--- Collected data entries ---
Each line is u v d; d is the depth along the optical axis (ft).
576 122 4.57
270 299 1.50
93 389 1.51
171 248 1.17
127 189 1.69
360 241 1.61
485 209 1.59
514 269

--- About this task ---
Once you have read the records above, please copy them out exactly.

--- Response to the exercise ---
Each line is u v d; d is the depth along the optical axis (ft).
576 122 4.57
270 299 1.50
93 389 1.51
171 248 1.17
127 189 1.69
360 241 1.61
485 209 1.59
514 269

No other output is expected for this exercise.